[Problem to work on]:
Output every record word for word, minus the pictures.

[Exercise materials]:
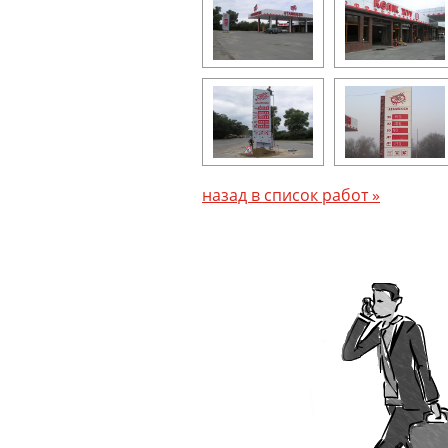
назад в список работ »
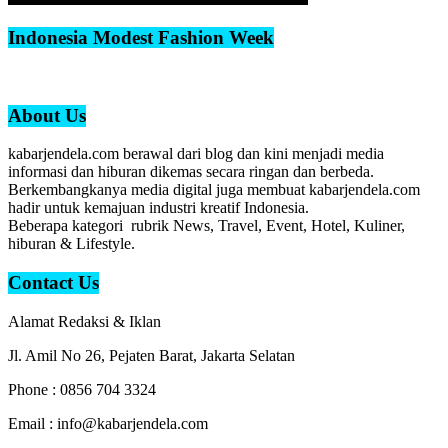
Indonesia Modest Fashion Week
About Us
kabarjendela.com berawal dari blog dan kini menjadi media
informasi dan hiburan dikemas secara ringan dan berbeda.
Berkembangkanya media digital juga membuat kabarjendela.com
hadir untuk kemajuan industri kreatif Indonesia.
Beberapa kategori rubrik News, Travel, Event, Hotel, Kuliner,
hiburan & Lifestyle.
Contact Us
Alamat Redaksi & Iklan
Jl. Amil No 26, Pejaten Barat, Jakarta Selatan
Phone : 0856 704 3324
Email : info@kabarjendela.com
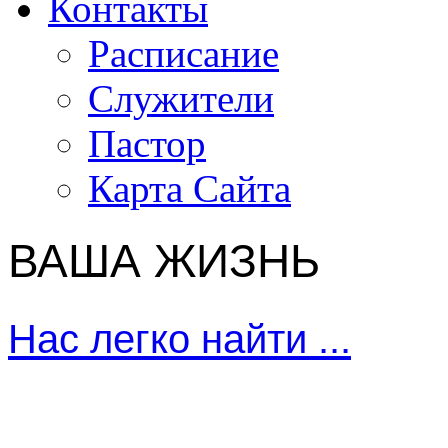
Контакты
Расписание
Служители
Пастор
Карта Сайта
ВАША ЖИЗНЬ
Нас легко найти ...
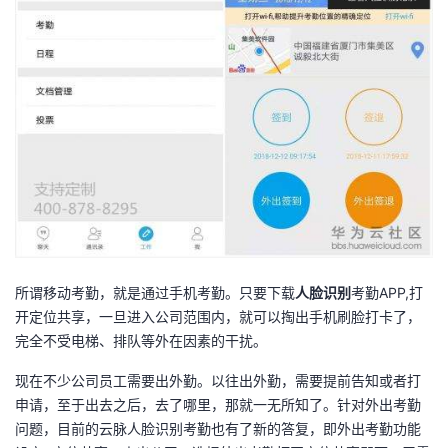
持
建
证
实
的
议
验
收
藏
所谓移动考勤，就是通过手机考勤。只要下载
人脸识别
考勤APP,打
开定位共享，一旦进入公司范围内，就可以掏出手机刷脸打卡了，
完全不受电梯、排队等外在因素的干扰。
现在不少公司员工需要出外勤。以往出外勤，需要提前告知或者打
申请，至于出去之后，去了哪里，那就一无所知了。针对外出考勤
问题，目前的云脉人脸识别考勤也有了新的答复，即外出考勤功能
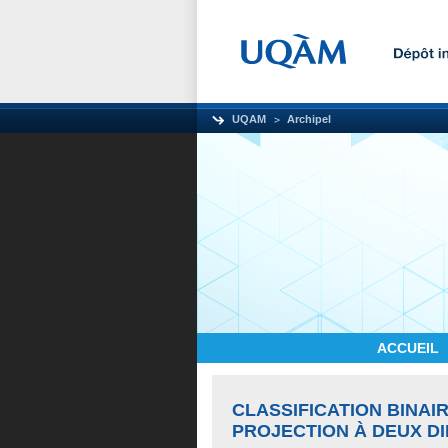
UQAM
Archipel
ACCUEIL
CLASSIFICATION BINA
PROJECTION À DEUX D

[Task solution]:
назад в список работ »
Indonesia Modest Fashion Week
About Us
kabarjendela.com berawal dari blog dan kini menjadi media
informasi dan hiburan dikemas secara ringan dan berbeda.
Berkembangkanya media digital juga membuat kabarjendela.com
hadir untuk kemajuan industri kreatif Indonesia.
Beberapa kategori rubrik News, Travel, Event, Hotel, Kuliner,
hiburan & Lifestyle.
Contact Us
Alamat Redaksi & Iklan
Jl. Amil No 26, Pejaten Barat, Jakarta Selatan
Phone : 0856 704 3324
Email : info@kabarjendela.com
Контакты
Расписание
Служители
Пастор
Карта Сайта
ВАША ЖИЗНЬ
Нас легко найти ...
持
建
证
实
的
议
验
收
藏
所谓移动考勤，就是通过手机考勤。只要下载
人脸识别
考勤APP,打
开定位共享，一旦进入公司范围内，就可以掏出手机刷脸打卡了，
完全不受电梯、排队等外在因素的干扰。
现在不少公司员工需要出外勤。以往出外勤，需要提前告知或者打
申请，至于出去之后，去了哪里，那就一无所知了。针对外出考勤
问题，目前的云脉人脸识别考勤也有了新的答复，即外出考勤功能
UQAM
Archipel
ACCUEIL
CLASSIFICATION BINA
PROJECTION À DEUX D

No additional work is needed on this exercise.